MATERIAL FOR THE TASK below:
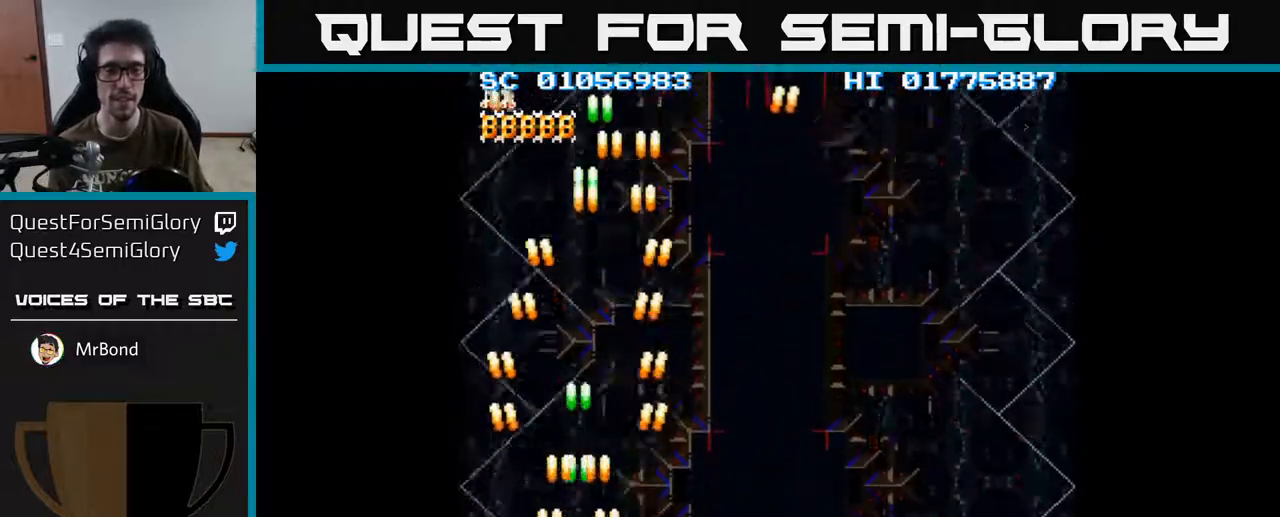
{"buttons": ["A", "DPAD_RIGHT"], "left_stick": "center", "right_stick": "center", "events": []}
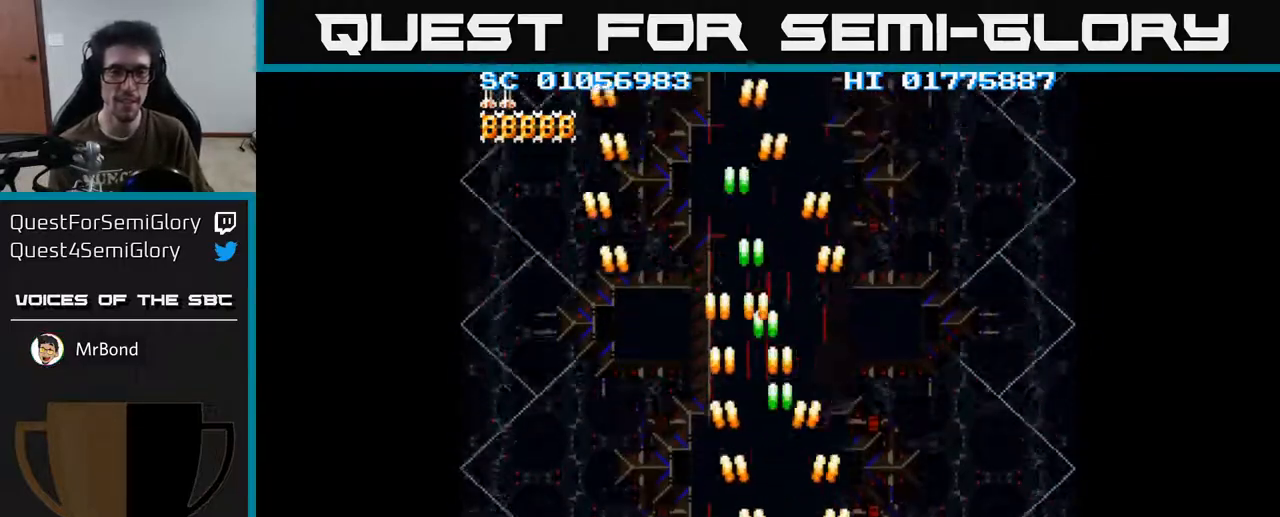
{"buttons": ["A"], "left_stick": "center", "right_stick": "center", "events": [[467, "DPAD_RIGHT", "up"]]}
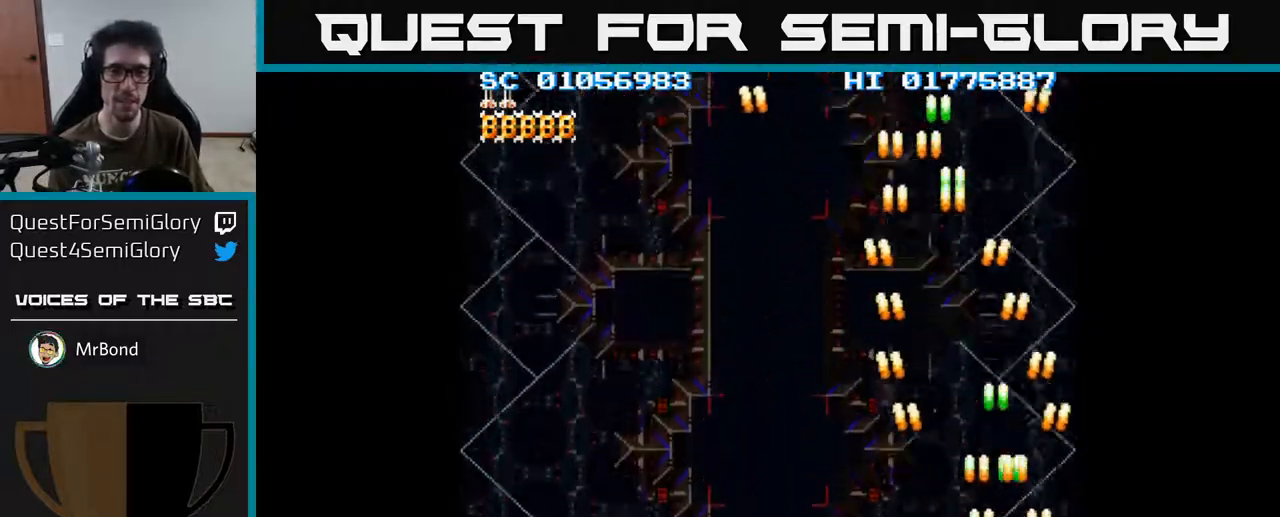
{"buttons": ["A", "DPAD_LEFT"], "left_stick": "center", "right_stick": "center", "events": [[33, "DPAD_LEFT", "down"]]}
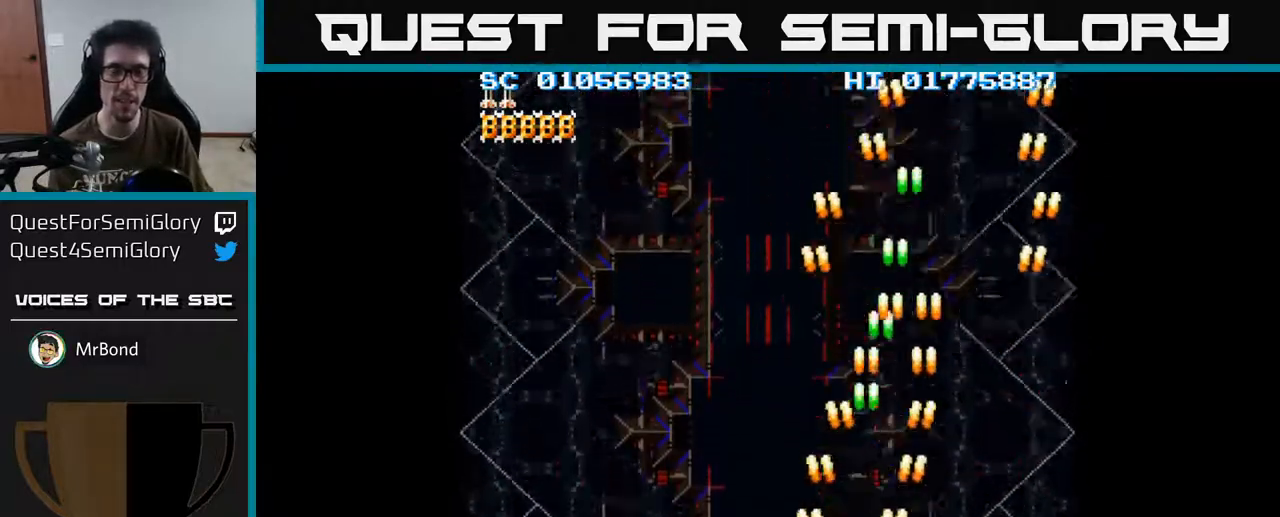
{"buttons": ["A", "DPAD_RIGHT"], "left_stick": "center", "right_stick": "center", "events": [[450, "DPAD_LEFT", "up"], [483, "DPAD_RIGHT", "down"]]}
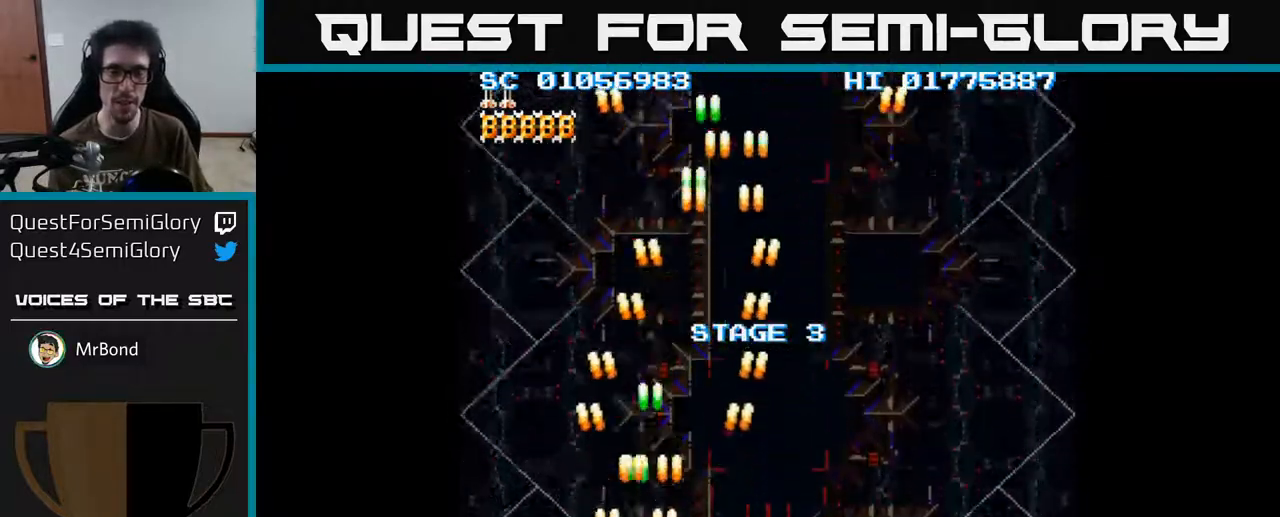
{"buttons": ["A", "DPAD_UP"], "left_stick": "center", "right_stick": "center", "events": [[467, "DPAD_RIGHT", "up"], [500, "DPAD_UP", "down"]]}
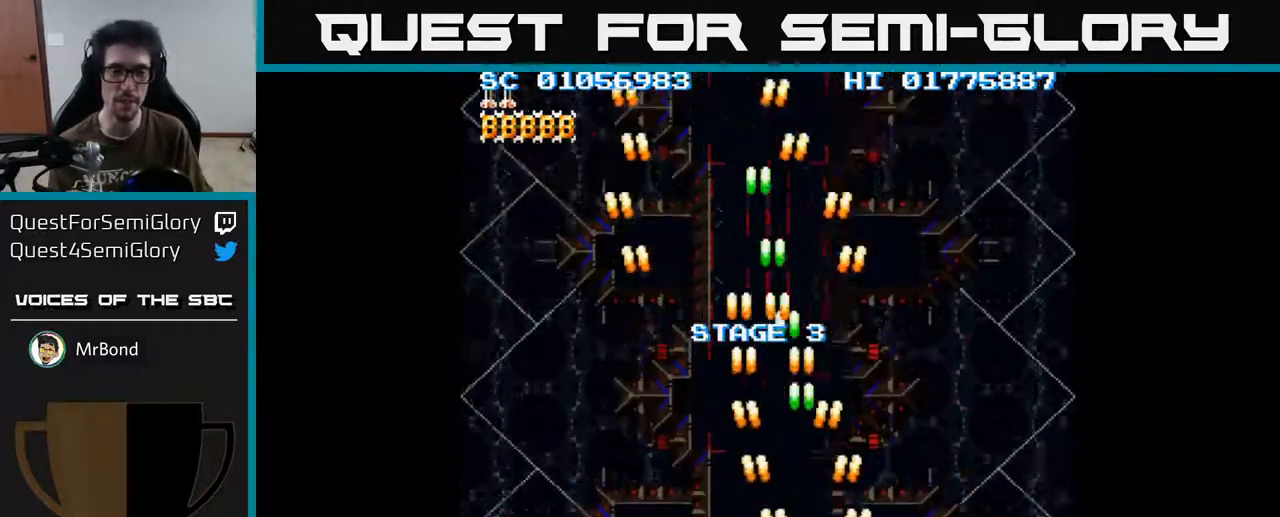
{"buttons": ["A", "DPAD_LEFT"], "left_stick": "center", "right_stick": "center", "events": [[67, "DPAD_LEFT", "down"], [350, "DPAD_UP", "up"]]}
End of MATERIAL FOR THE TASK.
MATERIAL FOR THE TASK below:
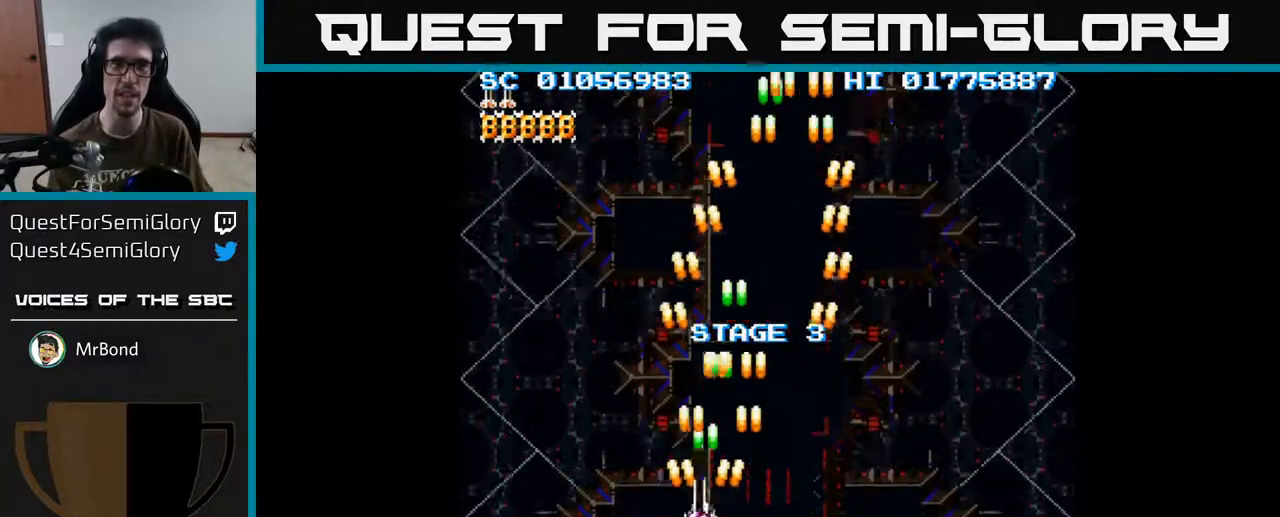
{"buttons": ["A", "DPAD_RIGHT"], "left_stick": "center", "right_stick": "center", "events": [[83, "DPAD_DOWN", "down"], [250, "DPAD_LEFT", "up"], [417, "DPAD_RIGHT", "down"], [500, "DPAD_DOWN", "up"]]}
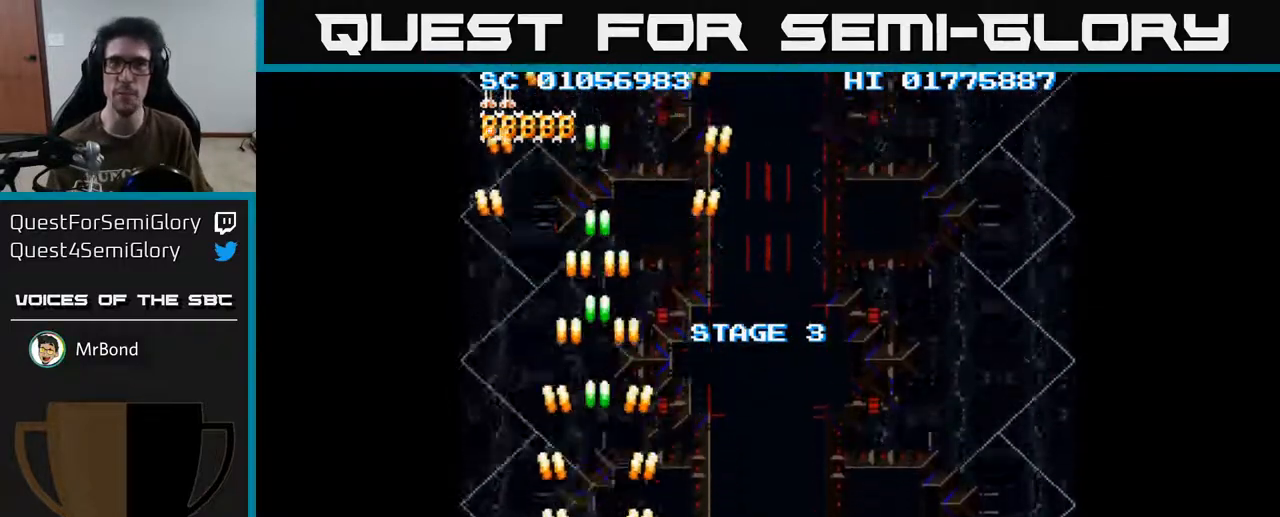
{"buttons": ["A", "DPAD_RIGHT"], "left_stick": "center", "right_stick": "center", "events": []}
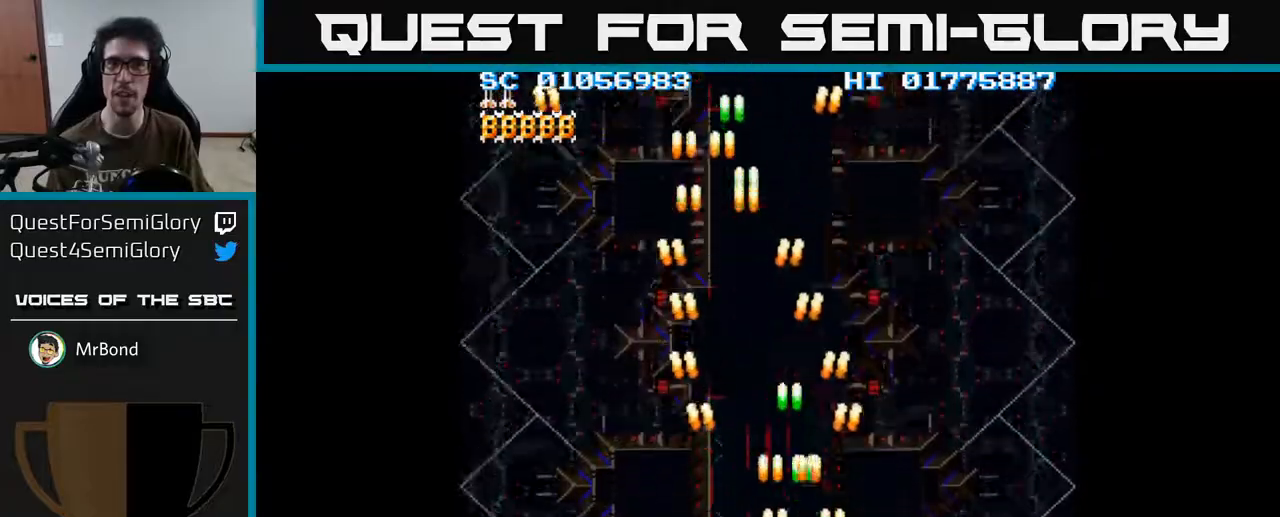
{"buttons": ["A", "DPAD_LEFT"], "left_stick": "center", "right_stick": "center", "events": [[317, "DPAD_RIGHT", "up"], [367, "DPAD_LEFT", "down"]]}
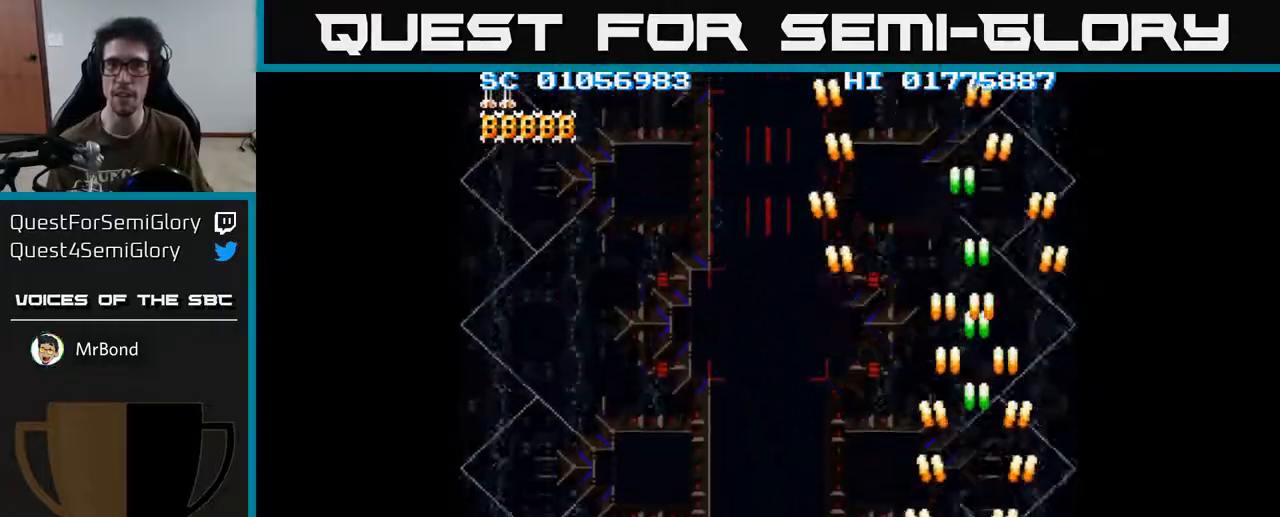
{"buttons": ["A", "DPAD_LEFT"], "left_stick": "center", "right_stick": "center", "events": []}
End of MATERIAL FOR THE TASK.
TASK STATEMENT: Every line in the records above with the string "down" in it should be shown.

EXERCISE SOLUTION:
{"buttons": ["A", "DPAD_LEFT"], "left_stick": "center", "right_stick": "center", "events": [[33, "DPAD_LEFT", "down"]]}
{"buttons": ["A", "DPAD_RIGHT"], "left_stick": "center", "right_stick": "center", "events": [[450, "DPAD_LEFT", "up"], [483, "DPAD_RIGHT", "down"]]}
{"buttons": ["A", "DPAD_UP"], "left_stick": "center", "right_stick": "center", "events": [[467, "DPAD_RIGHT", "up"], [500, "DPAD_UP", "down"]]}
{"buttons": ["A", "DPAD_LEFT"], "left_stick": "center", "right_stick": "center", "events": [[67, "DPAD_LEFT", "down"], [350, "DPAD_UP", "up"]]}
{"buttons": ["A", "DPAD_RIGHT"], "left_stick": "center", "right_stick": "center", "events": [[83, "DPAD_DOWN", "down"], [250, "DPAD_LEFT", "up"], [417, "DPAD_RIGHT", "down"], [500, "DPAD_DOWN", "up"]]}
{"buttons": ["A", "DPAD_LEFT"], "left_stick": "center", "right_stick": "center", "events": [[317, "DPAD_RIGHT", "up"], [367, "DPAD_LEFT", "down"]]}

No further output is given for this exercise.